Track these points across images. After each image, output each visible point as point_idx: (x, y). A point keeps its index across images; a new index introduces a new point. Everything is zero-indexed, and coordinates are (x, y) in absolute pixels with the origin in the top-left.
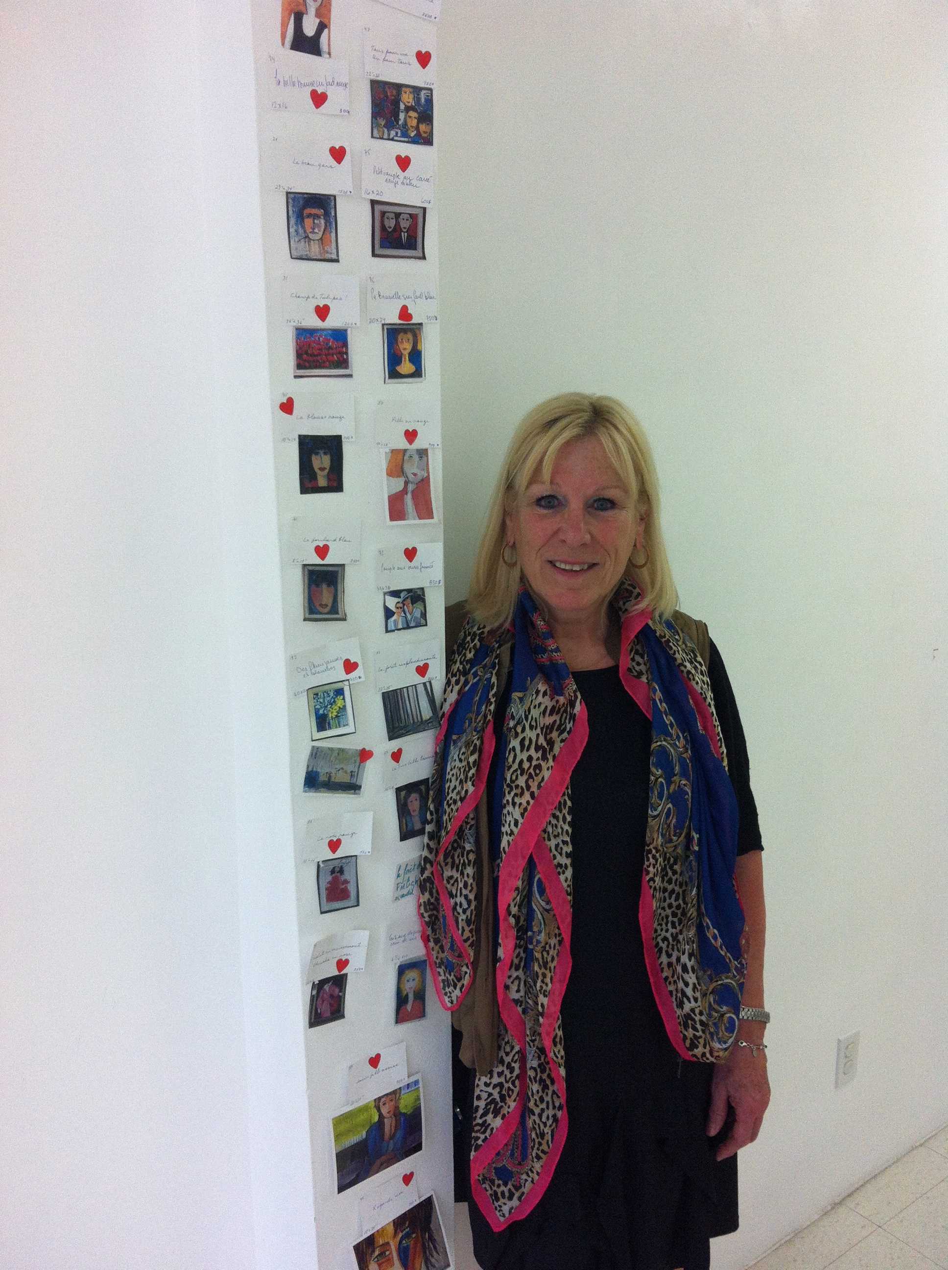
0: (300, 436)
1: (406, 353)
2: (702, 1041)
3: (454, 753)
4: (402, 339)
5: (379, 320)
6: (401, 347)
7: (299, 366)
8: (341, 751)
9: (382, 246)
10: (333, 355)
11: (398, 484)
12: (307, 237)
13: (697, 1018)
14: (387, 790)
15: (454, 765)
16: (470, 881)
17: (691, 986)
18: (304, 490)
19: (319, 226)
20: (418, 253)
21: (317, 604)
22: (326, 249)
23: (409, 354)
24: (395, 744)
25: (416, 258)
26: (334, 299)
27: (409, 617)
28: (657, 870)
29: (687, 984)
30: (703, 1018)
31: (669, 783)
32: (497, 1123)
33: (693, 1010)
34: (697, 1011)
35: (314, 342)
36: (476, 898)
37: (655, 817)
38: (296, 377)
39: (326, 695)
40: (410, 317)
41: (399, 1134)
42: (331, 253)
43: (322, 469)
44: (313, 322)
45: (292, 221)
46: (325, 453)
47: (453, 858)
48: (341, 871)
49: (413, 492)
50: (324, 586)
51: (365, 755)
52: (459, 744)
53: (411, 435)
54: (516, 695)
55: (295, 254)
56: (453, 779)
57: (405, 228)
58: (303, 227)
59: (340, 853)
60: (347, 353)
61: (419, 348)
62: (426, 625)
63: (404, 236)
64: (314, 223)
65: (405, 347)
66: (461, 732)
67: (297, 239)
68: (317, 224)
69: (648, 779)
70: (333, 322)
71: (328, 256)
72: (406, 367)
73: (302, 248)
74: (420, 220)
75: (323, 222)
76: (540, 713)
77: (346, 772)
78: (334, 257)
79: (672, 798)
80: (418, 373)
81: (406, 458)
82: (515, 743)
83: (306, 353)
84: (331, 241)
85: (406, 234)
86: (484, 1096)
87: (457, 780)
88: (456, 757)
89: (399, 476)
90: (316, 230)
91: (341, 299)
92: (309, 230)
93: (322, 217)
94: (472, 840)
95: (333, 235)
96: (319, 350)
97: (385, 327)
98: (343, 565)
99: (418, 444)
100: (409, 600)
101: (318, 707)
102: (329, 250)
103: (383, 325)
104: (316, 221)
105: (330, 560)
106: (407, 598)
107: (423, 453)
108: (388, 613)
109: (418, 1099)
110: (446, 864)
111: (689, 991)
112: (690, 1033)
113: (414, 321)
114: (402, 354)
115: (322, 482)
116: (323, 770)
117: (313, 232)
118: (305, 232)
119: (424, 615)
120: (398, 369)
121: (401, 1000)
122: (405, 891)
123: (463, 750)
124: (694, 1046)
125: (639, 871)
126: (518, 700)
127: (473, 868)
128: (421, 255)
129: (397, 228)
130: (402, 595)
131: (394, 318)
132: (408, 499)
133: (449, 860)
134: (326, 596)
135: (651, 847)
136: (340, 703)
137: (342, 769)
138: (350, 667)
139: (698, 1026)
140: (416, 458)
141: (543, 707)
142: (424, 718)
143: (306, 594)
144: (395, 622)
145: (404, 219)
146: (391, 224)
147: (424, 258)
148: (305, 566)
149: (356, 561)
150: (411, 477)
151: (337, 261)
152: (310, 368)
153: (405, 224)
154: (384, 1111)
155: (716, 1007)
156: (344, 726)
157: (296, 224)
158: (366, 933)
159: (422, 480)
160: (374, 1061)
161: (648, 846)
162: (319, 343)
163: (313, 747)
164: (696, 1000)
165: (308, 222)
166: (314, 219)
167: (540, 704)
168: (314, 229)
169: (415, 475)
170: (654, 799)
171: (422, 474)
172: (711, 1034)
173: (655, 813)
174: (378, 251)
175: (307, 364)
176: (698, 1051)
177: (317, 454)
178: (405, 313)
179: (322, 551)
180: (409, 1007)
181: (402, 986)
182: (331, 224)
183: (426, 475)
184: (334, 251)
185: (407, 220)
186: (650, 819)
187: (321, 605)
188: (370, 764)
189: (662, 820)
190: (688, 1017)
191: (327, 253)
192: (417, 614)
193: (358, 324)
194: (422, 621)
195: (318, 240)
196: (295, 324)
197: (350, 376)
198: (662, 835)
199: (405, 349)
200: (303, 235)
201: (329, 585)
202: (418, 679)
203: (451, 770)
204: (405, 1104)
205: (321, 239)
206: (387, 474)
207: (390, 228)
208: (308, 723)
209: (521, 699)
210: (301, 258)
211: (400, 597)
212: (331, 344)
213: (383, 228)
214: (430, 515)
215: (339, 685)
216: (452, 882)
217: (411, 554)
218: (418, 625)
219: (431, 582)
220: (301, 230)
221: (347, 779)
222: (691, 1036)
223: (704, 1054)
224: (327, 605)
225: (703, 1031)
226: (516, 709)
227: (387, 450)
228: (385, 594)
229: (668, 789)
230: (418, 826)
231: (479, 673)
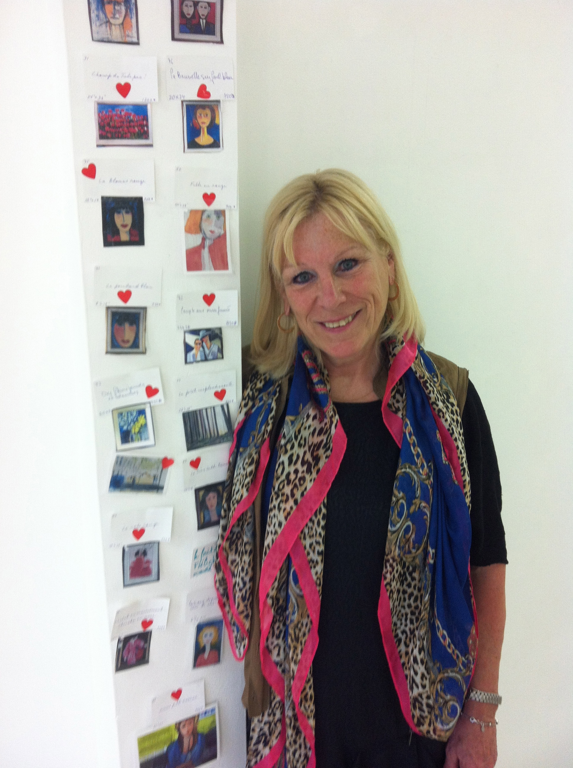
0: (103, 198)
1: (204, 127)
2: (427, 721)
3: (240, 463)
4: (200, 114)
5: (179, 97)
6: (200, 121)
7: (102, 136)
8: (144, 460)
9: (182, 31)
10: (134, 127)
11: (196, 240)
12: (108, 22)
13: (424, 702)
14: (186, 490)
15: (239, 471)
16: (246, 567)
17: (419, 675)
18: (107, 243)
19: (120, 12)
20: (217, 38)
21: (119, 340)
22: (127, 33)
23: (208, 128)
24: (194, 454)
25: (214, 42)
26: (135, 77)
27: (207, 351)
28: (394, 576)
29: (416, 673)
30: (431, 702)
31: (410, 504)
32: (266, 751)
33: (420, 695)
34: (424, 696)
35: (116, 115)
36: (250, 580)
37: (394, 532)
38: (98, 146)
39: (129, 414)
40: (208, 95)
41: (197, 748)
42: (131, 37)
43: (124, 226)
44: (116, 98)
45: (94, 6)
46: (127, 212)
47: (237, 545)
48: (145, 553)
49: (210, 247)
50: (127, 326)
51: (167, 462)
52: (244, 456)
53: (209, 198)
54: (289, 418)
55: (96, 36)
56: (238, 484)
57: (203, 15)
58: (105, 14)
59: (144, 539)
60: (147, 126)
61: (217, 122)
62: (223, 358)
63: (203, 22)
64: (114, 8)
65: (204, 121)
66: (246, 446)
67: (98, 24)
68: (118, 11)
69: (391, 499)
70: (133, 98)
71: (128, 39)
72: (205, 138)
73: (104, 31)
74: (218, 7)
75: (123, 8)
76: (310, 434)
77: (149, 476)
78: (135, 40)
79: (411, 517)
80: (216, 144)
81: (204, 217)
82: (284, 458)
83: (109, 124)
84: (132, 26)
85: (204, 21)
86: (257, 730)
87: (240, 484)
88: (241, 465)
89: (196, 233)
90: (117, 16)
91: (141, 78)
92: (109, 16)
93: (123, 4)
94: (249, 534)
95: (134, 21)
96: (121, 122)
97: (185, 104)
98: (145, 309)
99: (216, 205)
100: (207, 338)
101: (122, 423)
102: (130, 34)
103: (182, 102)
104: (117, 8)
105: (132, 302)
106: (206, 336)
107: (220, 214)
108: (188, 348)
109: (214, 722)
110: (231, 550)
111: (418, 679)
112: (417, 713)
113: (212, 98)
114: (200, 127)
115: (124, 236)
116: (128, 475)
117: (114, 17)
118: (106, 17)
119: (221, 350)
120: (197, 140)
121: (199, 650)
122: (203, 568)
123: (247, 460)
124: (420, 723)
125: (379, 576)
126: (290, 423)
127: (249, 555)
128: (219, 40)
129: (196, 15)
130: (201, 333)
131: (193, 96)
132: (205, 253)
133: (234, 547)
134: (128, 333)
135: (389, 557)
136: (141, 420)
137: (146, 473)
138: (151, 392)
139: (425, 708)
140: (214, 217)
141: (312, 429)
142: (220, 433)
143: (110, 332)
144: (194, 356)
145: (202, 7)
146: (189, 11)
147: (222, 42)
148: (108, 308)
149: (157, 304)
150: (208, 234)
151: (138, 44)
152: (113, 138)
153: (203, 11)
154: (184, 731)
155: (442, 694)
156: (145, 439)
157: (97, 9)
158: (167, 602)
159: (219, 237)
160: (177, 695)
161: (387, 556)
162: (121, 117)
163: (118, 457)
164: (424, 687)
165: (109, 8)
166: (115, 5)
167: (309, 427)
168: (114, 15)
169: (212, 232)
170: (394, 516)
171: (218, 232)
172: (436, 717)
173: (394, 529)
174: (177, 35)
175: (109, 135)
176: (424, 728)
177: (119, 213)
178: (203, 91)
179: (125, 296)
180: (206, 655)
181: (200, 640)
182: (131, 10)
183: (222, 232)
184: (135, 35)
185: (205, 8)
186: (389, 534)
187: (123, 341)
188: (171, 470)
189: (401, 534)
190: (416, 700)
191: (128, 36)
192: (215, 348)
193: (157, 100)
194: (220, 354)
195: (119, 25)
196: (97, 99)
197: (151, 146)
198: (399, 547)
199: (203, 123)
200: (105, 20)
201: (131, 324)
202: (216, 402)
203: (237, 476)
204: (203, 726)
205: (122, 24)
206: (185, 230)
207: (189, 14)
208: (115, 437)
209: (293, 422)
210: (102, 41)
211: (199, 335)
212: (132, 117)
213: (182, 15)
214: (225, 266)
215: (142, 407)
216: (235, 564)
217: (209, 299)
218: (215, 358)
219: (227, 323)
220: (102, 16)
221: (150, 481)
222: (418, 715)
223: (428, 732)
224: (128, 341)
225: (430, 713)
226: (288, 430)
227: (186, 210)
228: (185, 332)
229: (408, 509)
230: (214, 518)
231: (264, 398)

········

→ **ACTIVITY**: Copy out only the lines above from the one with "143: (306, 594)" to the one with "186: (650, 819)", inclusive, exactly as they stand.

→ **OUTPUT OF THE EXERCISE**:
143: (306, 594)
144: (395, 622)
145: (404, 219)
146: (391, 224)
147: (424, 258)
148: (305, 566)
149: (356, 561)
150: (411, 477)
151: (337, 261)
152: (310, 368)
153: (405, 224)
154: (384, 1111)
155: (716, 1007)
156: (344, 726)
157: (296, 224)
158: (366, 933)
159: (422, 480)
160: (374, 1061)
161: (648, 846)
162: (319, 343)
163: (313, 747)
164: (696, 1000)
165: (308, 222)
166: (314, 219)
167: (540, 704)
168: (314, 229)
169: (415, 475)
170: (654, 799)
171: (422, 474)
172: (711, 1034)
173: (655, 813)
174: (378, 251)
175: (307, 364)
176: (698, 1051)
177: (317, 454)
178: (405, 313)
179: (322, 551)
180: (409, 1007)
181: (402, 986)
182: (331, 224)
183: (426, 475)
184: (334, 251)
185: (407, 220)
186: (650, 819)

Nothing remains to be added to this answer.